Aim of the exercise>
Find every line of the records that has "Dacia" and return it.

Data extract>
◆ ◆ ◆ ◆

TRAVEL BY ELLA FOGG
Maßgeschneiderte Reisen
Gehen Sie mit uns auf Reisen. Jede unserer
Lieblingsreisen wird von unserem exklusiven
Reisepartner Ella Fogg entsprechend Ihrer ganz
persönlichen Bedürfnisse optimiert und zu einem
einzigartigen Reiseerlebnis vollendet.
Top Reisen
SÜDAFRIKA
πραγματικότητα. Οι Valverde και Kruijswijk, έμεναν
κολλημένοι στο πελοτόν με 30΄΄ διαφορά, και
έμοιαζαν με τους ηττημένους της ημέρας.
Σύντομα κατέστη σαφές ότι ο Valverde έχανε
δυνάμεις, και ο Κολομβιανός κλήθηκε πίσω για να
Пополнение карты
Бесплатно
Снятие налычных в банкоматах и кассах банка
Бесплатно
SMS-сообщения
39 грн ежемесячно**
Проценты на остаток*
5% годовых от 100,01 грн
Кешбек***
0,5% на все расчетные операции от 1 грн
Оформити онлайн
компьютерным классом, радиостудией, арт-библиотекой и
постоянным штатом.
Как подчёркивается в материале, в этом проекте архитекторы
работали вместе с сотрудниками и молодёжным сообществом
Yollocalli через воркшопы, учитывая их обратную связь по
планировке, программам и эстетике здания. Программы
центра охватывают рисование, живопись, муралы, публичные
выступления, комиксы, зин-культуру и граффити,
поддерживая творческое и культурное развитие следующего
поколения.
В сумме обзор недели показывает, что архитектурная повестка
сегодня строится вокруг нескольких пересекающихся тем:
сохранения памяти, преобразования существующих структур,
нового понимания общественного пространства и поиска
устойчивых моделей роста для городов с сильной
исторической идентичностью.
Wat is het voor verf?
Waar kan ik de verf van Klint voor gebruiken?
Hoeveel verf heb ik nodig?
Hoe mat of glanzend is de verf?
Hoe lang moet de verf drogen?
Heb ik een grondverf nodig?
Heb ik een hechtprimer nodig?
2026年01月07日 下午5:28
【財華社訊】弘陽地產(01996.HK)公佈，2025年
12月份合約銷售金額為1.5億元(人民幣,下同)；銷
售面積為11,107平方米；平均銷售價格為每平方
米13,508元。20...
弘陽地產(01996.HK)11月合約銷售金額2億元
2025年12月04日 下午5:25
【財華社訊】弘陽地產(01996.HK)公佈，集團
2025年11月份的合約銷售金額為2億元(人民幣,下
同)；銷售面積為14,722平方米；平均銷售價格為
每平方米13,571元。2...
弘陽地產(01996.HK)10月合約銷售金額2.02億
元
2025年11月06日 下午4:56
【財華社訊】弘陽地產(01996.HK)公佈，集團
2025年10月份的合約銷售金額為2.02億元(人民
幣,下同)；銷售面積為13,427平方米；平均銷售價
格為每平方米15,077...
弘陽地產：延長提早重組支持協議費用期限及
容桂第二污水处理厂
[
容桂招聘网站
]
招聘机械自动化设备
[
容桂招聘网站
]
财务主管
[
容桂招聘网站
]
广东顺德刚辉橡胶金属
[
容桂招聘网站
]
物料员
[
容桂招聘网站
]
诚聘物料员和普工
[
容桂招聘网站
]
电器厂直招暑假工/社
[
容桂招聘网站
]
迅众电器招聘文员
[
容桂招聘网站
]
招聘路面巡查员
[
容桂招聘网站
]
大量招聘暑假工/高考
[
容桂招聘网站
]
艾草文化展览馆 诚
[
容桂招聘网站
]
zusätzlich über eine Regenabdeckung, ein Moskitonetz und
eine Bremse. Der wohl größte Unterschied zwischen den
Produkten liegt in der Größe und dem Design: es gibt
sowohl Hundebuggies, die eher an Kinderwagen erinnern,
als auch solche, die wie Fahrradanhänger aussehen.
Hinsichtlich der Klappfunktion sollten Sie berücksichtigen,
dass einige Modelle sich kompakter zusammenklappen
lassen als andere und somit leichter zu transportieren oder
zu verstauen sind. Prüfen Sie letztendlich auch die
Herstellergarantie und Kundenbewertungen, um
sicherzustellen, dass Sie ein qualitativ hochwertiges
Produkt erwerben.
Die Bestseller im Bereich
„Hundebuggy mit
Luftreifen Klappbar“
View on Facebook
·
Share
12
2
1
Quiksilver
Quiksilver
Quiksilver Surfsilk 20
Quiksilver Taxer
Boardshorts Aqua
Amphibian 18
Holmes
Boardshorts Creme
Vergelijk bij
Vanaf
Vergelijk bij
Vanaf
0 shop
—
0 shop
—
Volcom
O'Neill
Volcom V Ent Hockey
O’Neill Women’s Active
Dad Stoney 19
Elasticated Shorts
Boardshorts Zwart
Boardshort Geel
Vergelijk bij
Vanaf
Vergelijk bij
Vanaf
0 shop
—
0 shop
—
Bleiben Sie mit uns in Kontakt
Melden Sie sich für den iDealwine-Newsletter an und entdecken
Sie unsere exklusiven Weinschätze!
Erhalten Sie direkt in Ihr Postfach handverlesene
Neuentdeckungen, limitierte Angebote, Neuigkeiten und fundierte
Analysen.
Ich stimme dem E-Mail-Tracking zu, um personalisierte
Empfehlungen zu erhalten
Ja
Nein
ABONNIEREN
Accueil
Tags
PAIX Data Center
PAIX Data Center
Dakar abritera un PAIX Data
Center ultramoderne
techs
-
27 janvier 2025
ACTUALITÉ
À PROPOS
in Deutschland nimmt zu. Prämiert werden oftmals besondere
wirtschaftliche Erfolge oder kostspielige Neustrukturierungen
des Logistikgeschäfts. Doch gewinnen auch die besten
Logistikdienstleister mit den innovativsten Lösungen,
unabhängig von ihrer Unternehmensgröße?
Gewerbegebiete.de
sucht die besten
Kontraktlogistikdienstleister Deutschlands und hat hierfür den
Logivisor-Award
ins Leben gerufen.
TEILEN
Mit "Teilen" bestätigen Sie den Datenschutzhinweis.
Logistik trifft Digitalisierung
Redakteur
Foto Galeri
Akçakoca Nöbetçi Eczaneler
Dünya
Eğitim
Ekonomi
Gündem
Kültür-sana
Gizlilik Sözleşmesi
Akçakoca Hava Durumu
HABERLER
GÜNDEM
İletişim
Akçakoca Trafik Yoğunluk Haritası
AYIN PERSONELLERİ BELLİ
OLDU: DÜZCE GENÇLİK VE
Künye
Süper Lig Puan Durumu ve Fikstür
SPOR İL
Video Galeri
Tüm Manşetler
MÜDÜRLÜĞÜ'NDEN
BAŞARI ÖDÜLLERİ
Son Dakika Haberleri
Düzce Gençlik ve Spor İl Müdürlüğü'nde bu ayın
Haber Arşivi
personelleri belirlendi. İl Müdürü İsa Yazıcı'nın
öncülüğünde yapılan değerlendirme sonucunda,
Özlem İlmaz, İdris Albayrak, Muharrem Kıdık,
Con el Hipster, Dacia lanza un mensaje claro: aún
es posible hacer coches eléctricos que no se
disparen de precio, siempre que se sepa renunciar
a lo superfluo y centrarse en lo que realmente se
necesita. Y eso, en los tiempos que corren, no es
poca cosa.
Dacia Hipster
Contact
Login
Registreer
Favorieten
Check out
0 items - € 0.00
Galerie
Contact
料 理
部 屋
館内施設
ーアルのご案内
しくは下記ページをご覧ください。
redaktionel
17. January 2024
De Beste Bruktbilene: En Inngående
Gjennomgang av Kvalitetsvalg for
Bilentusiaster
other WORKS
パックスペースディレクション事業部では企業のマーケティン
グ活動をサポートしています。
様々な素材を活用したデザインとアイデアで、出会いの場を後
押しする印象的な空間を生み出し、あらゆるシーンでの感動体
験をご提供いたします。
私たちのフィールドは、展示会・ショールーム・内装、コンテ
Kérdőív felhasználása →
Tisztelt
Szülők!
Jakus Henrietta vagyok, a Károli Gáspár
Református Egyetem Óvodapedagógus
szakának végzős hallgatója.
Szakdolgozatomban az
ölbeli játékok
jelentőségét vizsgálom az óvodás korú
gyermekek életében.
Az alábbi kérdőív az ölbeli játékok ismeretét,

◆ ◆ ◆ ◆

Response below>
Con el Hipster, Dacia lanza un mensaje claro: aún
Dacia Hipster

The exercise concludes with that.